> [Your goal]:
In the passage on 19th-century French art, can you reproduce word for word the text from "The 19th Century: Self-Expression" up to and including "composition and technique."?

======== Passage to read ========

The 19th Century: Self-Expression

The French Academy of Fine Arts enjoyed special favors from the French government, and because of this connection it became part of the establishment (dominant institutions). During the 19th century artists in France fought against these institutions. In the early 19th century artists of the romantic movement (Romanticism), such as Eugène Delacroix, emphasized passionate expression. They often chose subjects that criticized the government, although their method of painting generally followed academic principles of composition and technique.

At mid-century Gustave Courbet and other French artists promoted their individuality: They not only chose subjects that the government might see as offensive, but also used techniques and compositions that went against academic teaching. Starting in the 1860s Édouard Manet and the painters who became known as impressionists (see Impressionism) broke away from the Academy and established alternatives to government-sponsored exhibitions and competitions. These alternatives eventually evolved into the modern commercial gallery system in which artists provide works to dealers who exhibit and sell the works to any buyer who can afford them.

======== Source material ========

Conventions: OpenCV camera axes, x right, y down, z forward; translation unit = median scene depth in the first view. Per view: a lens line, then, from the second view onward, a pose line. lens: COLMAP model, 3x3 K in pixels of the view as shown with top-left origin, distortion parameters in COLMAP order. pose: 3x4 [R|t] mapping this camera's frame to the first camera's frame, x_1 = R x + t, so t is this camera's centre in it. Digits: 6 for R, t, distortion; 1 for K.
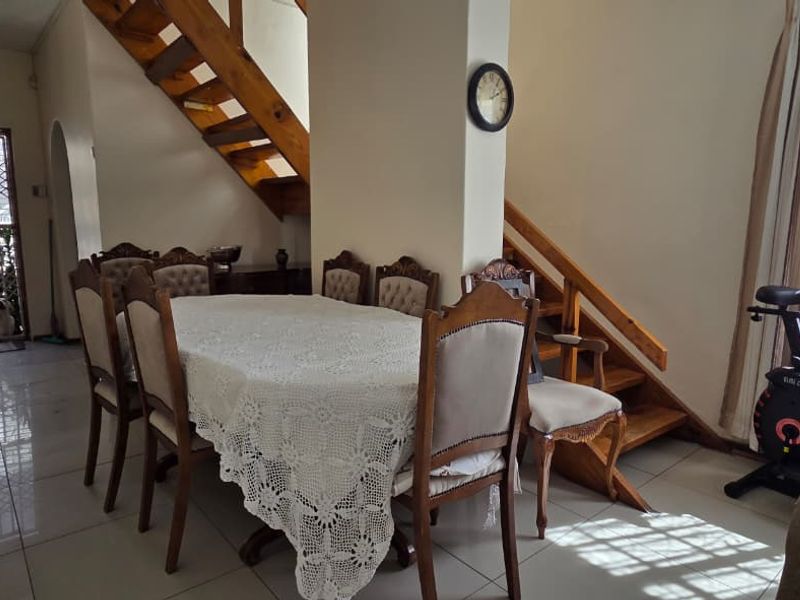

========
======== Source material ========

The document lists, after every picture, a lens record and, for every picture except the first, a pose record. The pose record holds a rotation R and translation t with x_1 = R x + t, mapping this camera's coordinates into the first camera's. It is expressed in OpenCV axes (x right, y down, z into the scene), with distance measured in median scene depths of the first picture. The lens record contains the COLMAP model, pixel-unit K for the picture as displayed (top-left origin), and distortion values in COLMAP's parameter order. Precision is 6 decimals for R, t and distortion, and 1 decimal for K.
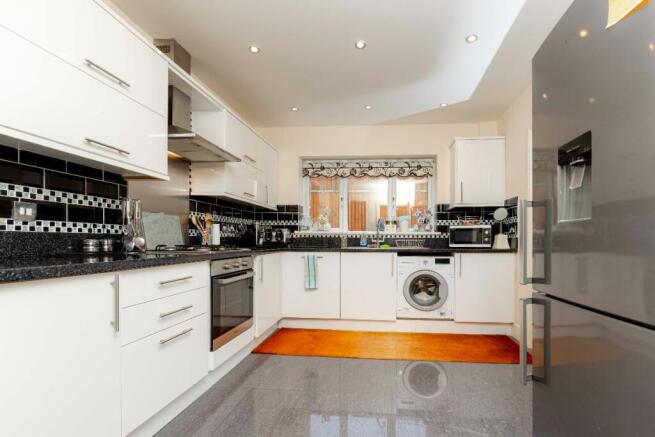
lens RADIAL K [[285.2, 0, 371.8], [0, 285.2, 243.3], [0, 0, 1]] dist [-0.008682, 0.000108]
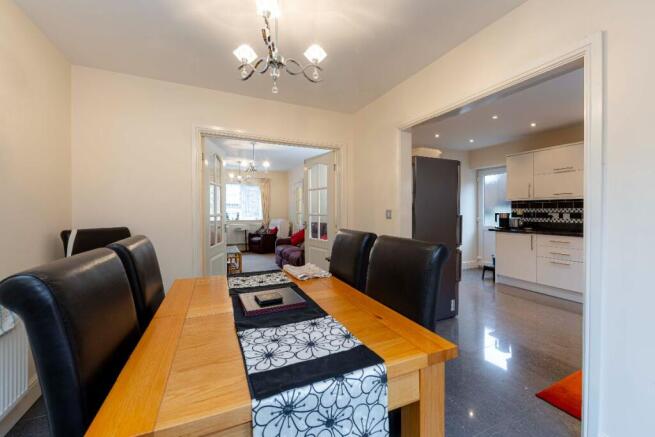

========

> [Solution]:
The 19th Century: Self-Expression

The French Academy of Fine Arts enjoyed special favors from the French government, and because of this connection it became part of the establishment (dominant institutions). During the 19th century artists in France fought against these institutions. In the early 19th century artists of the romantic movement (Romanticism), such as Eugène Delacroix, emphasized passionate expression. They often chose subjects that criticized the government, although their method of painting generally followed academic principles of composition and technique.